++++ MATERIAL SHOWN

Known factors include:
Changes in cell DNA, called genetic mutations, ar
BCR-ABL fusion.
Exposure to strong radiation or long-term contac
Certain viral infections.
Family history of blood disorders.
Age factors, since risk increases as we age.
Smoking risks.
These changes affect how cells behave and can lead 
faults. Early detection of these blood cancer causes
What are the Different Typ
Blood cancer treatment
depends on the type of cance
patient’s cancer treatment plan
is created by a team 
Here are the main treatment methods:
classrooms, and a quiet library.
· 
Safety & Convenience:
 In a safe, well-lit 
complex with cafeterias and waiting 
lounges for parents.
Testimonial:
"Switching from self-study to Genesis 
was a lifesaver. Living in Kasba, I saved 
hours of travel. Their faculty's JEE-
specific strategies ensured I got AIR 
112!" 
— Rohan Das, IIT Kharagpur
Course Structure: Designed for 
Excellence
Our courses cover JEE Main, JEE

++++++++
++++ MATERIAL SHOWN

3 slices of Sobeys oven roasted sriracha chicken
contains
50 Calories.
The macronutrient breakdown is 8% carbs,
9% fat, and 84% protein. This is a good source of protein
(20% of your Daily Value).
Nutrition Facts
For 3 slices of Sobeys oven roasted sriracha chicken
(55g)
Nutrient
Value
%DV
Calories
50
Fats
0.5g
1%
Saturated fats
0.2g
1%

++++++++

PROMPT: In the entries above, find each line that includes the string "sriracha" and copy it.

WRITTEN REPLY:
3 slices of Sobeys oven roasted sriracha chicken
For 3 slices of Sobeys oven roasted sriracha chicken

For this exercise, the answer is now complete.